Abstract

Field relations on the surfaces of the Holocene Big and Little Glass Mountain rhyolitic obsidian flows in northern California suggest that regularly spaced areas of coarsely vesicular pumice are diapirs which rose from the base of the flow in response to a density inversion inherent in the flow stratigraphy. The flows contain three lithologic units, defined on the bases of color, texture, and specific gravity, which are arranged in the following vertical sequence: a basal layer of coarsely vesicular, brownish grey pumice ( ρ∼- 0.8 to 2.0), a central core of black, glassy obsidian ( ρ ∼- 2.2), and a surface crust of white to pinkish grey, finely vesicular pumice ( ρ ∼- 2.0). The flows were modeled as multilayered fluid systems with unstable density stratifications, and the spacings of coarse pumice diapirs were equated with the dominant wavelengths of viscous folding theory.

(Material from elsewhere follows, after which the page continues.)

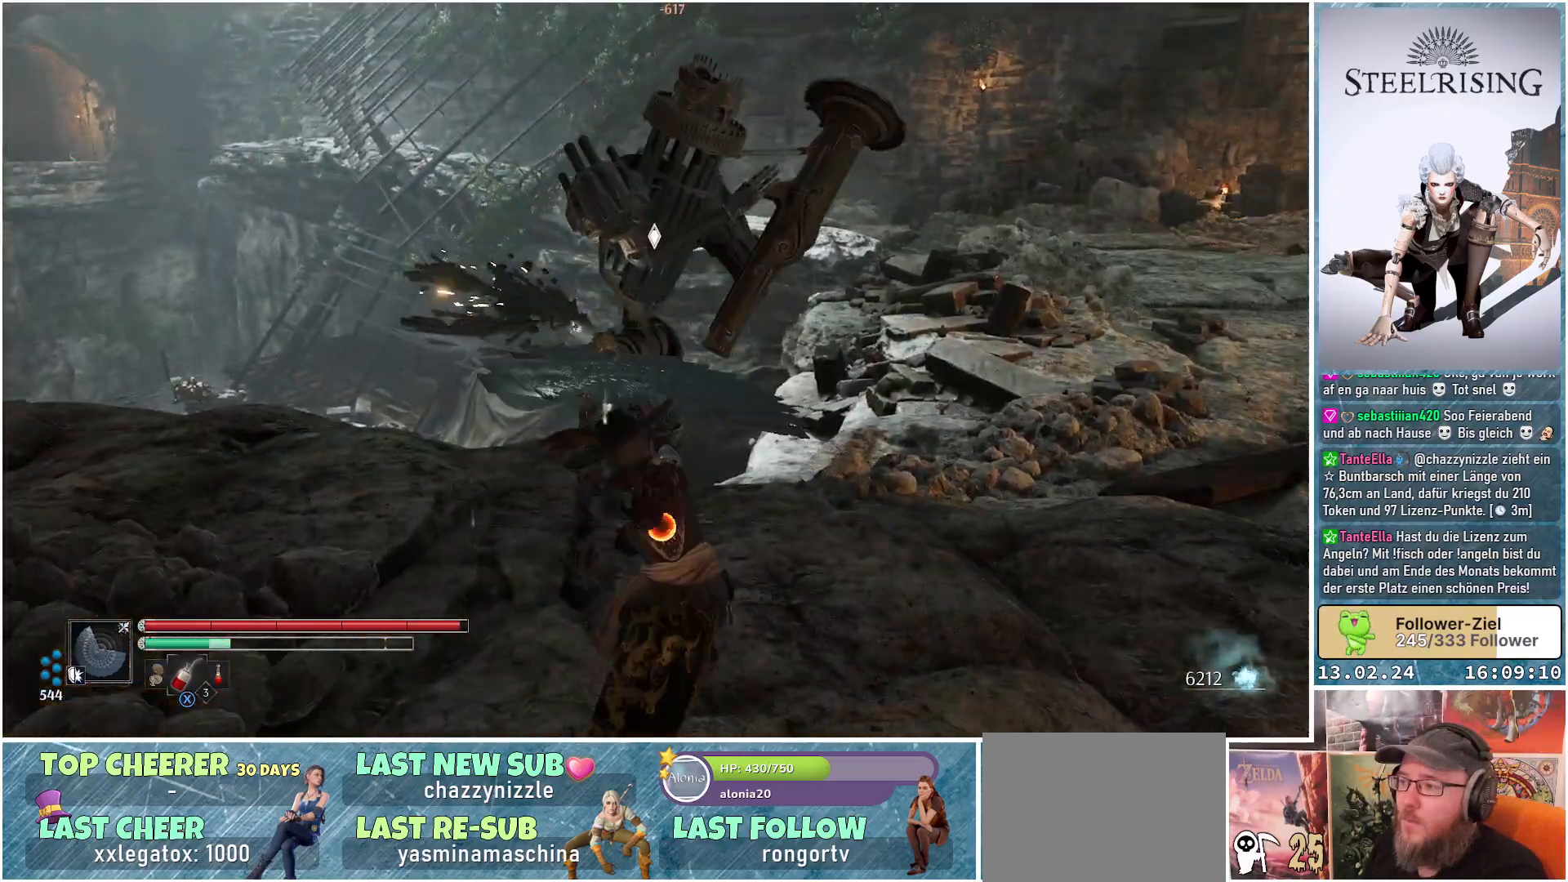
{"buttons": [], "left_stick": "left", "right_stick": "center", "events": [[250, "left_stick", "left"]]}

Wavelengths of 45 m, 56 m, and 104 m were calculated using measurements of unit thicknesses and estimates of viscosity ratios for the three lobes. Dome spacings of 43 m, 70 m, and 60 m were measured on the same three flow lobes. Discrepancies between predicted and measured spacings are attributed to local variations in thicknesses and viscosities of the flow units. Elongation and surface folding of diapirs are cited as evidence that they emerged before the flows stopped moving.